● TASK PROMPT
Copy the lines exactly as they appear, starting at the line containing "пластиковой бутылки. Автор" and ending after the line containing "отрезаем дно.".

** INPUT DATA follows **

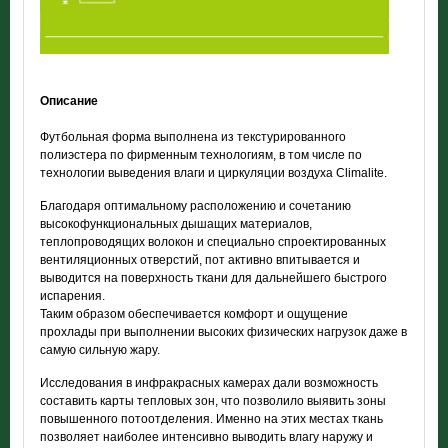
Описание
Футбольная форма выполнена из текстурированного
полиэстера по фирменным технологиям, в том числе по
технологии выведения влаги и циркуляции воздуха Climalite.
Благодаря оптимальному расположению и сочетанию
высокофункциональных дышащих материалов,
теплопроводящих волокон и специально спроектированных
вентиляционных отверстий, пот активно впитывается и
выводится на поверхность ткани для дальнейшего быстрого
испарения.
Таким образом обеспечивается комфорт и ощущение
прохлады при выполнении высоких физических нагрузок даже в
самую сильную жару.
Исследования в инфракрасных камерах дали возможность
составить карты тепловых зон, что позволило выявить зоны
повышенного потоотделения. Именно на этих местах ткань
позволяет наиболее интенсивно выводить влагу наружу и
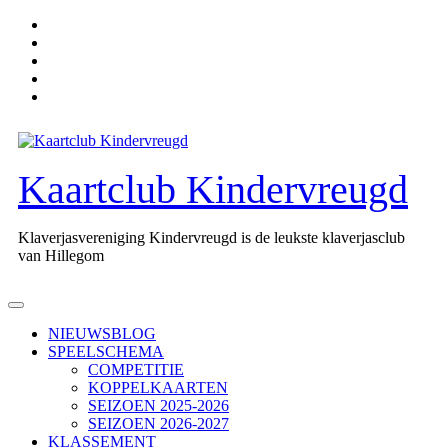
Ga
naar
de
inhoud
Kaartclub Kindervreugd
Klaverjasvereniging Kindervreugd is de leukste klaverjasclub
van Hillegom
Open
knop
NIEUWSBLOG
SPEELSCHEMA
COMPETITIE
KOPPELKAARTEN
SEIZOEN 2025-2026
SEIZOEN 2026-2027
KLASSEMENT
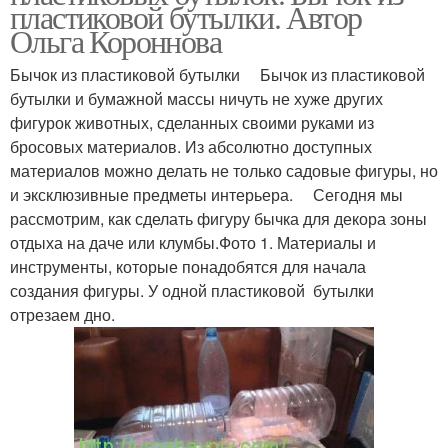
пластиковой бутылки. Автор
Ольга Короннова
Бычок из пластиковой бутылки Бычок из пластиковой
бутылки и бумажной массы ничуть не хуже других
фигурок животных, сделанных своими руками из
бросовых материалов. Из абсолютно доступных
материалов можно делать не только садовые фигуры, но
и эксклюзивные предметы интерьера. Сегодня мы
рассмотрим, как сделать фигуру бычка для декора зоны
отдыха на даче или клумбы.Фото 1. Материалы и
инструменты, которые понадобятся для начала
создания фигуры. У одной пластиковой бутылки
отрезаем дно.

** End of INPUT DATA **
** INPUT DATA follows **

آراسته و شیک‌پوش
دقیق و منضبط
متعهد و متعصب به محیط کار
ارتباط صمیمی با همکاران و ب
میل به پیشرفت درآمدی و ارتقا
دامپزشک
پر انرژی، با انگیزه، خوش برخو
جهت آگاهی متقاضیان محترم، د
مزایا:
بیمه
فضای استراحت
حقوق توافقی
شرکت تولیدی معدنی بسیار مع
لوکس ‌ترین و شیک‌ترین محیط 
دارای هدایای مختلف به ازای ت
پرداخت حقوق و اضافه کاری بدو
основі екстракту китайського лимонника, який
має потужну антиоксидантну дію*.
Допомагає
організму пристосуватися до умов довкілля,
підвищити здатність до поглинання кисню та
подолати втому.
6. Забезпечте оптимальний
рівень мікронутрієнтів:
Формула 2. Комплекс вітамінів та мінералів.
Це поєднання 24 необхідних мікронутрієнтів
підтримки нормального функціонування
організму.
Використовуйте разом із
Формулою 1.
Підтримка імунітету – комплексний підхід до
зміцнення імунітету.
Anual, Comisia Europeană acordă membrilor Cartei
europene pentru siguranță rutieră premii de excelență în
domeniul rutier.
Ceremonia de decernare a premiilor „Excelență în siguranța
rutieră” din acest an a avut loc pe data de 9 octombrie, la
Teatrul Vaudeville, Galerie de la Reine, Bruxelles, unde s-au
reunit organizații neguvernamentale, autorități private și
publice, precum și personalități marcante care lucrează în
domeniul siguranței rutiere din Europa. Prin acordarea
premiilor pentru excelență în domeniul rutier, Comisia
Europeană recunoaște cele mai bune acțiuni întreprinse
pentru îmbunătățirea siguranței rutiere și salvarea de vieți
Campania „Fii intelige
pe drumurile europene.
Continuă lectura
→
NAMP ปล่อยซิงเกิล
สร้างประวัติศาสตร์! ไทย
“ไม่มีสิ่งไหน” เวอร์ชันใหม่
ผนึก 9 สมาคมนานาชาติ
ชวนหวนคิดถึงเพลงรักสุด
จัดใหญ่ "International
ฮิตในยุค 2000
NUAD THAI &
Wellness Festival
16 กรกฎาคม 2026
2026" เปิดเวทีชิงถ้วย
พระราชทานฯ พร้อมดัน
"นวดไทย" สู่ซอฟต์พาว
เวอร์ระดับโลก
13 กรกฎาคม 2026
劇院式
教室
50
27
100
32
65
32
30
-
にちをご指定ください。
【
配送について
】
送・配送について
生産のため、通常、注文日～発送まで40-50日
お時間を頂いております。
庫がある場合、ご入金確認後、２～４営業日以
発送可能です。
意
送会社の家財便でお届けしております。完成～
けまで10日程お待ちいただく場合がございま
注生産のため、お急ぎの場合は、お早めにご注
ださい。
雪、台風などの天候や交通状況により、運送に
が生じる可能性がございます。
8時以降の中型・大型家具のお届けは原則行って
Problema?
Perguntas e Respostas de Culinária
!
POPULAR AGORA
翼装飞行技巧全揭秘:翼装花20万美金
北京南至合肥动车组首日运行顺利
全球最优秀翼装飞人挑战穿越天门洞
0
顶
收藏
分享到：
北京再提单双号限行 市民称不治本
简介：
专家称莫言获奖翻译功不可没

** End of INPUT DATA **

● SOLUTION TO THIS PROBLEM
пластиковой бутылки. Автор
Ольга Короннова
Бычок из пластиковой бутылки Бычок из пластиковой
бутылки и бумажной массы ничуть не хуже других
фигурок животных, сделанных своими руками из
бросовых материалов. Из абсолютно доступных
материалов можно делать не только садовые фигуры, но
и эксклюзивные предметы интерьера. Сегодня мы
рассмотрим, как сделать фигуру бычка для декора зоны
отдыха на даче или клумбы.Фото 1. Материалы и
инструменты, которые понадобятся для начала
создания фигуры. У одной пластиковой бутылки
отрезаем дно.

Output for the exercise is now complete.